Figure 3. Estimation of FODs based on HARSI data using CSA with SH order=4. In the vast majority of WM voxels, spherical harmonics resolve multiple bundles, indicating crossing fibers -less significant contributions can also be due to noise/post-processing/parameterization of the CSA method. Based on a simple visual evaluation, crossings are resolved at mutual angles >30°.
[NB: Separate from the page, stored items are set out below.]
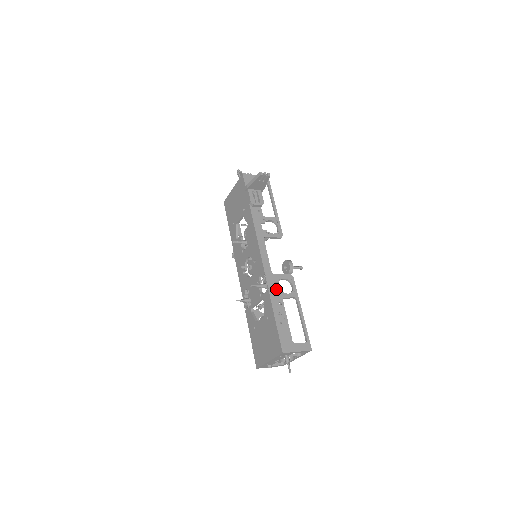
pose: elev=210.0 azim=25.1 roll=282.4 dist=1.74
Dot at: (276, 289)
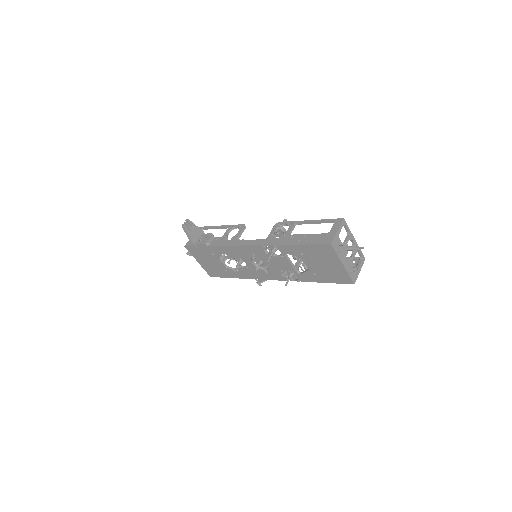
Dot at: occluded
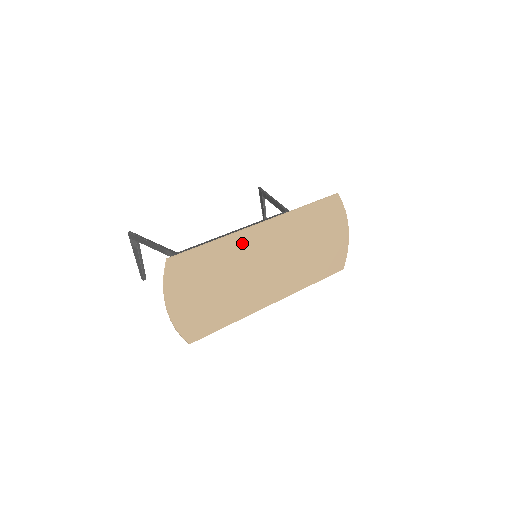
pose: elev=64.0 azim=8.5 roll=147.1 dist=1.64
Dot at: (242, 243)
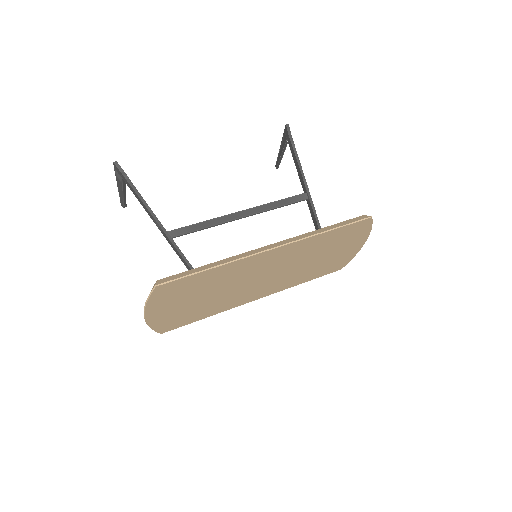
Dot at: (245, 265)
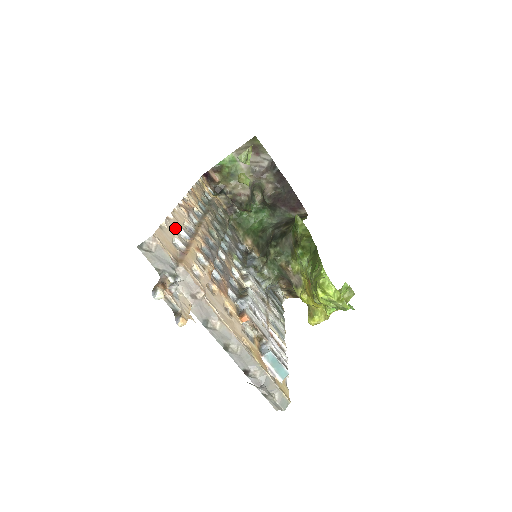
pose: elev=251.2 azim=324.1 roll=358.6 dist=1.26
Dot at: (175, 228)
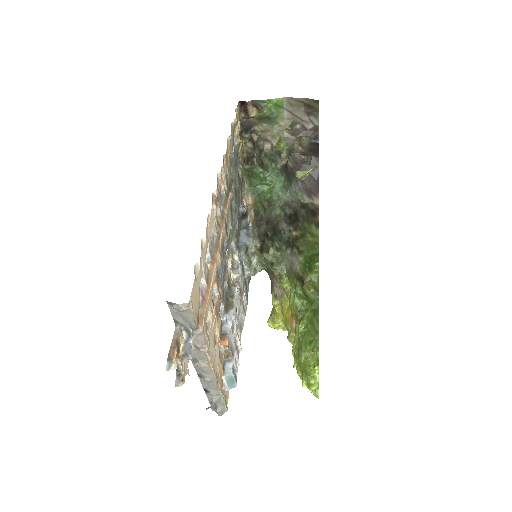
Dot at: (204, 257)
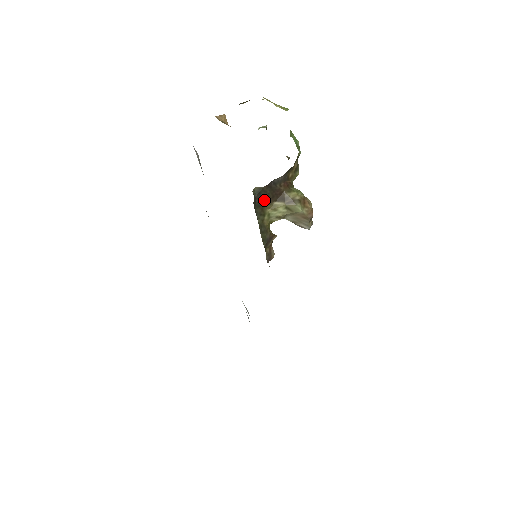
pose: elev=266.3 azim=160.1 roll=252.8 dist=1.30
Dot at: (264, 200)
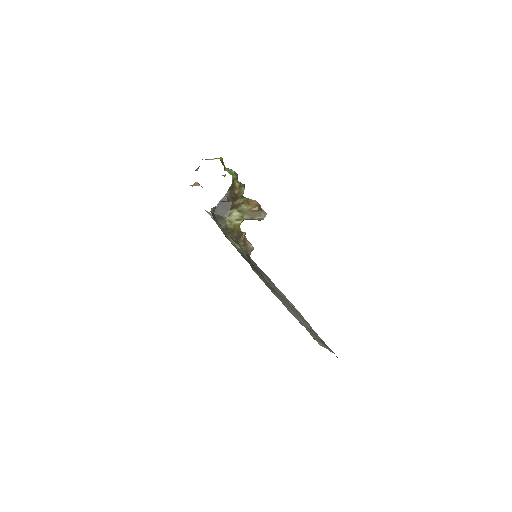
Dot at: (221, 213)
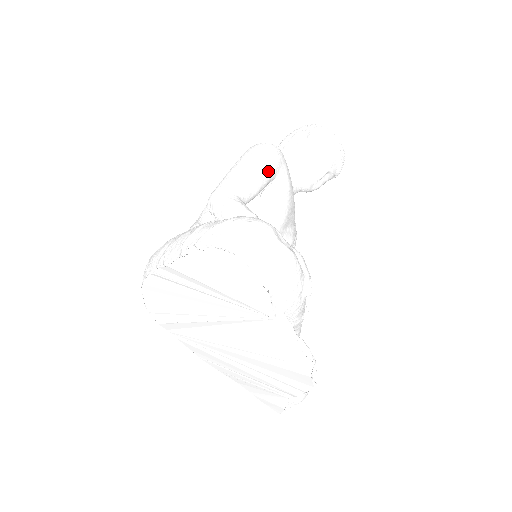
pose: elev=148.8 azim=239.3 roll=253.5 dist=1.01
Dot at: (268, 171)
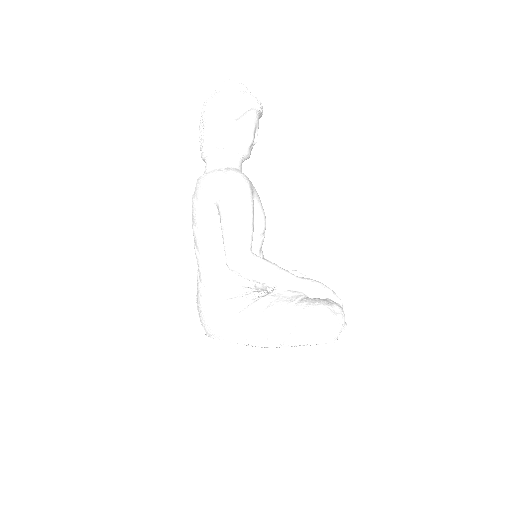
Dot at: (253, 212)
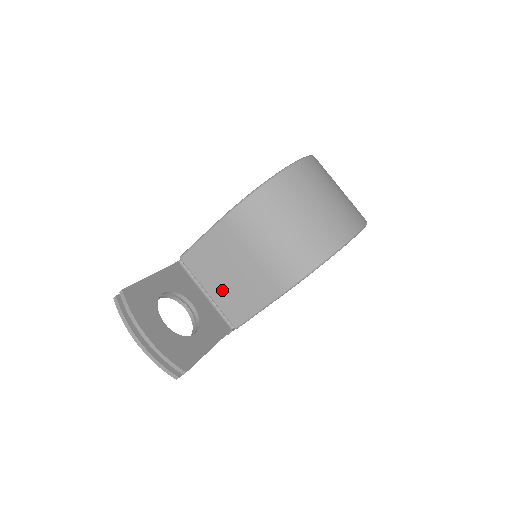
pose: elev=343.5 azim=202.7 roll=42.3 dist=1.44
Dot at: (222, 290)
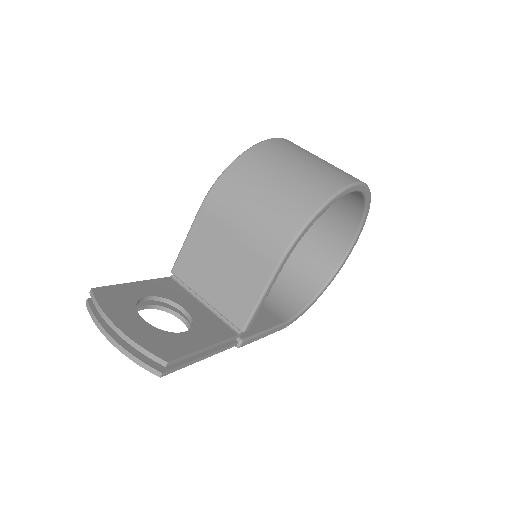
Dot at: (218, 290)
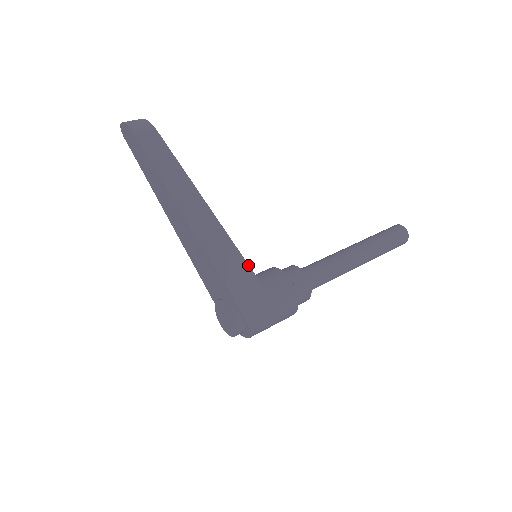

Figure 4. CSA-ODFs based on HARSI and HARDI dataset on the chimpanzee ‘Freddy’ (SH order: 4). (A) DW-based SH appear to be able to better handle cavities and artifacts that the tissue phase-based processing is susceptible at. The white-marked area indicated the signal from the posterior of the lateral ventricle. (B) (C) (D) Selected areas indicating resemblance between the methods. HARSI-based SH appear to be sensitive to the u-orientations of the fibers, indicating the details of the formation.

Figure 5. Magnified selected ROI of HARDI (left) and HARSI (right)-derived ODFs (SH order: 4). Direction color-coding is spared in this image, to emphasize only on the directionality of the SH estimations by each method. The diffusion-based ODFs point mostly towards one main orientation while the HARSI-derived ones indicate higher sensitivity to the secondary orientations as well. Some characteristic examples are indicated with colored arrows.